Source data:
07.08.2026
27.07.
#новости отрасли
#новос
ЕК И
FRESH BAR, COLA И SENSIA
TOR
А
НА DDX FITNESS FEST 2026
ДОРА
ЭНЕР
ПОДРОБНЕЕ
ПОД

What you are asked to do
Update the lines of all the items above by changing "ПОДРОБНЕЕ" to "ДАЛЕЕ" and keeping everything else the same.

Answer to the problem
07.08.2026
27.07.
#новости отрасли
#новос
ЕК И
FRESH BAR, COLA И SENSIA
TOR
А
НА DDX FITNESS FEST 2026
ДОРА
ЭНЕР
ДАЛЕЕ
ПОД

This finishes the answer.